In caso di attacco militare da parte del Nord, potrebbero essere i tunnel che passano sotto il 38esimo parallelo (e che arrivano molto in profondità) ad assicurare a Pyongyang il successo del “first strike”, ovvero l’arrivo alla periferia di Seoul, come già accaduto. In questo caso, le forze americane sarebbero in seria difficoltà circa un intervento rapido perché, nonostante la presenza nell’area, l’impegno in Afghanistan assorbe ancora buona parte della sua capacità offensiva. Una strada alternativa per i nordcoreani è il teatro marino: la ripresa del confronto nel Mar della Cina con la marina sudcoreana e con quella americana avrebbe quale conseguenza una campagna aggressiva per logorare i nervi della controparte. Nel lungo termine, comunque, Pyongyang non ha alcuna speranza di vincere.

La minaccia nucleare
A costituire uno scenario imprevedibile è invece la minaccia di un attacco nucleare. Per anni, gli esperti statunitensi hanno monitorato gli accadimenti a nord del 38esimo parallelo, in ragione della crescente attività militare segreta del regime di Pyongyang. Raggiunta l’effettiva capacità nucleare, le attenzioni degli americani si sono progressivamente concentrate sui lanci in orbita dei missili nordcoreani e sull’applicazione possibile della tecnologia (principalmente, di provenienza russa). Il problema che si pongono gli americani è, ovviamente, la distanza che i missili nordcoreani potrebbero coprire. Facile affermare che un attacco improvviso avrebbe come principale obiettivo Seoul. Ma ciò significherebbe implicitamente attaccare gli Stati Uniti. Dunque, potrebbe Pyongyang aver previsto anche un attacco missilistico in direzione Stati Uniti? Questo è il punto.
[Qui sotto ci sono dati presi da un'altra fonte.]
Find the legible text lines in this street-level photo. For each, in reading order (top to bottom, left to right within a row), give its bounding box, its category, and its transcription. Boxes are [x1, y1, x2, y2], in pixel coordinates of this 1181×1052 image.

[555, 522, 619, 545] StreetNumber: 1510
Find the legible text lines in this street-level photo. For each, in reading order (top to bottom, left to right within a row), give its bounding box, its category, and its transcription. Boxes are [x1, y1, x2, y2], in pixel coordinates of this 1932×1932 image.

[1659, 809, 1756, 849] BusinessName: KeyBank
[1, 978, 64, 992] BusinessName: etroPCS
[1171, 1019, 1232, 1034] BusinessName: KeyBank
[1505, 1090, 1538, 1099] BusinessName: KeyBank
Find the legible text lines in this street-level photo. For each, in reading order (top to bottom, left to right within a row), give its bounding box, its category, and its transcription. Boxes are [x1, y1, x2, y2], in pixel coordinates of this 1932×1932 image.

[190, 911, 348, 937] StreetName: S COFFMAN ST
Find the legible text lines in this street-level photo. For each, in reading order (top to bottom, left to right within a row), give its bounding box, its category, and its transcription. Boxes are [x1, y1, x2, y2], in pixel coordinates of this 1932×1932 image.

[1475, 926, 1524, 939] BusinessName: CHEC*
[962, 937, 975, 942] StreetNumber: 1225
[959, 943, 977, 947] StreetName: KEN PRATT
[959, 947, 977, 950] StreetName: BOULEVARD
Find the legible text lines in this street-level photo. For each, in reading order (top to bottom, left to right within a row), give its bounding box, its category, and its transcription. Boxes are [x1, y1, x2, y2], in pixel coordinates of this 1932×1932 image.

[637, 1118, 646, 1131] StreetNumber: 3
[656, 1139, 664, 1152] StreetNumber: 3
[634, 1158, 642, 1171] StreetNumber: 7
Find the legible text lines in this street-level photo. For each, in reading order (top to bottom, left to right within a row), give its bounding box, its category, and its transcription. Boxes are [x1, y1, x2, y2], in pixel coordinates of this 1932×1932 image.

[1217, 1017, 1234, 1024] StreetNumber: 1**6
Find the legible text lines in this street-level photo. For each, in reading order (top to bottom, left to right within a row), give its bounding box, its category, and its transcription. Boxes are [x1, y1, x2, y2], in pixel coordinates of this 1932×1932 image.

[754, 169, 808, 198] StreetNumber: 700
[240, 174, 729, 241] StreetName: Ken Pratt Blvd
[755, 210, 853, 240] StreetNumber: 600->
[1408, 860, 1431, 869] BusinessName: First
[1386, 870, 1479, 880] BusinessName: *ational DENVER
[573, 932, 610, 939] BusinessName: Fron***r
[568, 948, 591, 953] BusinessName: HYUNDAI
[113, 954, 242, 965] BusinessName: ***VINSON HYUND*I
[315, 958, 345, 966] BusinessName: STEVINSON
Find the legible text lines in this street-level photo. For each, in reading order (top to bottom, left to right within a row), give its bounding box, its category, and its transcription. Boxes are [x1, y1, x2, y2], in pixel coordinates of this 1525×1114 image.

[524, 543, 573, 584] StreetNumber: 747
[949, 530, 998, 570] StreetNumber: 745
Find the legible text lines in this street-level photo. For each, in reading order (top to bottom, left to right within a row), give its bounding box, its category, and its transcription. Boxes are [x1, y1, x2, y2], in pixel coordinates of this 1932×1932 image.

Come dimostrato dal successo del lancio in orbita di un satellite il 12 dicembre 2012, la Corea del Nord dispone certamente di un missile balistico intercontinentale (ICBM) in grado di minacciare direttamente gli USA (ben oltre le isole Hawaii). Tale capacità d’impatto era stata prevista già nel 2008 e dimostrerebbe che la Corea del Nord è ormai in grado di miniaturizzare testate nucleari da montare sui missili, sufficientemente accurati per rappresentare una seria minaccia nucleare per gli Stati Uniti. Le cui basi antimissilistiche in Alaska e California avrebbero comunque sufficiente capacità di deterrenza.

L’attacco EMP
Ciò che il Pentagono teme di più è, invece, un attacco “EMP”: ossia un attacco da impulso elettromagnetico. Si tratta di un’arma che, per raggiungere il suo scopo, non necessita di grande precisione e che potrebbe detonare ovunque nei cieli americani, anche ad alta quota (fino a 30 kilometri di altezza). Ciò significa che anche un solo aereo nordcoreano sfuggito ai radar sarebbe in grado di costituire una seria minaccia. L’esplosione di una simile testata, specie se nucleare, è capace di generare un impulso simile a una tempesta solare, in grado di annientare in un attimo tutte le difese elettroniche con evidenti conseguenze per le infrastrutture critiche di un Paese altamente tecnologico come gli Stati Uniti: la rete elettrica, le telecomunicazioni, la rete idrica, le banche potrebbero essere disattivate da un solo missile, compromettendo drasticamente il livello di civiltà raggiunto dagli USA e riportandoli a una situazione comparabile con quella degli anni Cinquanta. È un po’ la teoria degli attacchi hacker alle infrastrutture critiche, ma questa via sarebbe ancora più semplice e veloce. A conferma dell’esistenza in Corea del Nord di una testata cosiddetta “Super EMP” vi sarebbero fonti sia dell’intelligence russa che cinese, le quali hanno certo avuto un ruolo nell’operazione.

Ciò detto, le informazioni relative al missile balistico intercontinentale sono ancora tutte da verificare. Ma la sola minaccia, se ritenuta credibile, potrebbe da un momento all’altro portare gli USA a prendere per primi l’iniziativa. La deterrenza è ancora l’arma migliore in ogni guerra. Meglio allora sarebbe se la piccola Corea del Nord ricordasse bene la parole che l’ammiraglio giapponese Yamamoto pronunciò a poche ore dall’attacco a Pearl Harbour: “Ho paura di aver svegliato il gigante che dorme”.